Fat Rice is an innovative little Avondale hot spot serving up Macanese food, a mutt of exotic flavors commingling in Euro-Asian comfort foods.
Fat Rice has a charming outdoor waiting area – a necessity since you are sure to spend plenty of time out there. The inside is laden with steely-gray wood panels dotted with pops of color. The bar wraps around the open kitchen under low hanging lights.
The service is really fantastic. Everyone on the waitstaff is attentive and informative, and Chef Abraham Conlon wanders about the dining room to welcome you and answer any of your questions. The warm, neighborhood-vibe provides a lively and engaging dining experience.
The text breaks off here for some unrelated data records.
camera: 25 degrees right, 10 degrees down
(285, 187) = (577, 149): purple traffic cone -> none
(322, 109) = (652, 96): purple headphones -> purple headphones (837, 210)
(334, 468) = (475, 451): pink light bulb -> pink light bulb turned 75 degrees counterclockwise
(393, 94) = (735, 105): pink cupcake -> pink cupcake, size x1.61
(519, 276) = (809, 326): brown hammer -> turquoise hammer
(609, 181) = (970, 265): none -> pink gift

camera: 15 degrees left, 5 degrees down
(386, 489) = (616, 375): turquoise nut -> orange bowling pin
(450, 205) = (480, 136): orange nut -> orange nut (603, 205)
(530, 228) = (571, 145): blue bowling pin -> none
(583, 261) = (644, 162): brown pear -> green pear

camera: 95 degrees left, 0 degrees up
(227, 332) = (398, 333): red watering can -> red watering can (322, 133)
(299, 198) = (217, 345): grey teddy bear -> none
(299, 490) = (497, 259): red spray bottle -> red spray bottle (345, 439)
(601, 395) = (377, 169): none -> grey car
We began with a refreshing rosé out of Portugal, Lagoalva Espirito 2012. It was light and aromatic with a heavy strawberry note that melted into the creamy mouthfeel before disappearing with a crisp, clean finish. The house white was out of portugal, incredibly sweet and rounded like a Sauternes. We finished with the Koehler-Ruprecht Riesling Halbtrocken 2011 out of Pfalz, Germany. It had medium dryness with a bold, fruity body and a brightness that was cleansing amongst the myriad of spices.
While we poured over the menu, we snacked on some housemade pickles. The braised fava beans were really meaty and paired with salty bits of salami. The sweet and sour eggplant was probably my favorite, served with crispy little noodles and laden with a sweet, umami loaded oil. The mixed sichuan pickles were also yummy, especially the little mouse melons. They were tiny, but explosive in cucumber flavor. We also enjoyed a braised carrot and peanut dish for the amuse-bouche, a salty little treat.
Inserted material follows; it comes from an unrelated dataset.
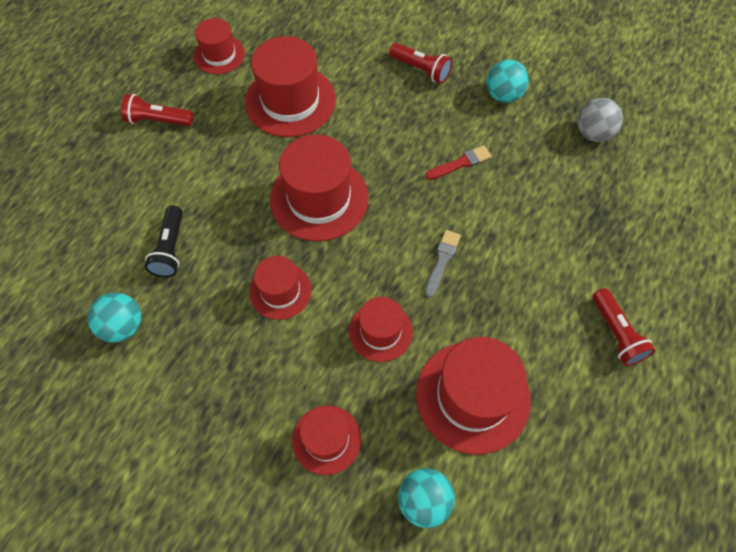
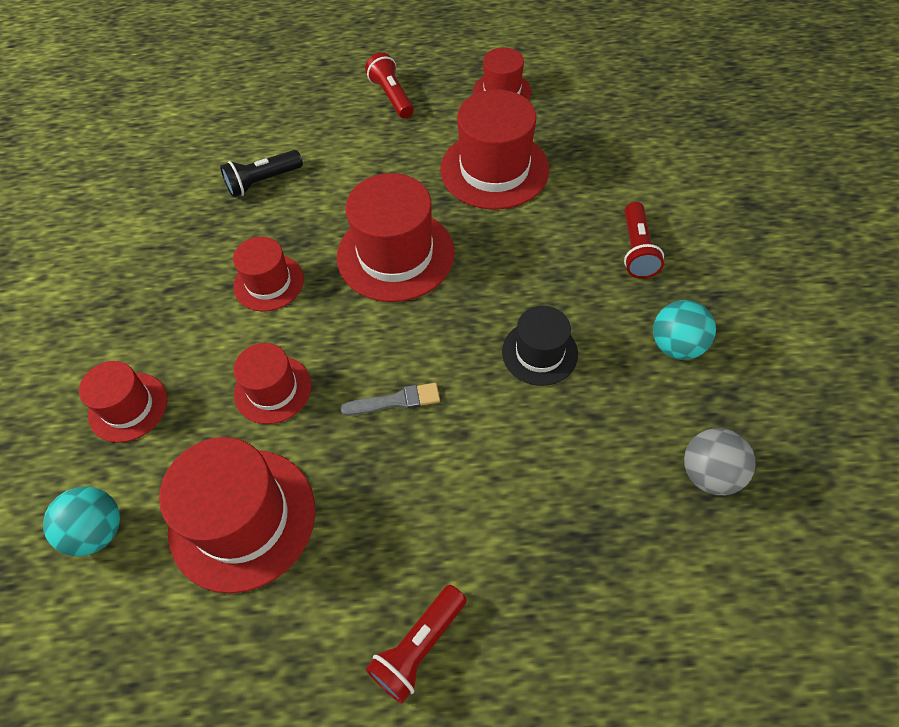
camera: 60 degrees right, 5 degrees down
(123, 326) = (167, 196): turquoise ball -> none
(460, 163) = (539, 353): red brush -> black hat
The first appetizer that reached our table was the linguiça, a portuguese country sausage served with chili cabbage, ginger and olives. The salami was super oily but rich and complex. The olives were awesome!
The balcalhau, a smooth salt cod spread with olives, chili and mint, was incredible. It wasn’t fishy, but rather fresh, citrusy and almost floral. The consistency was oily and smooth like a pureed hummus. It was served with a couple fluffy slices of Portuguese bread.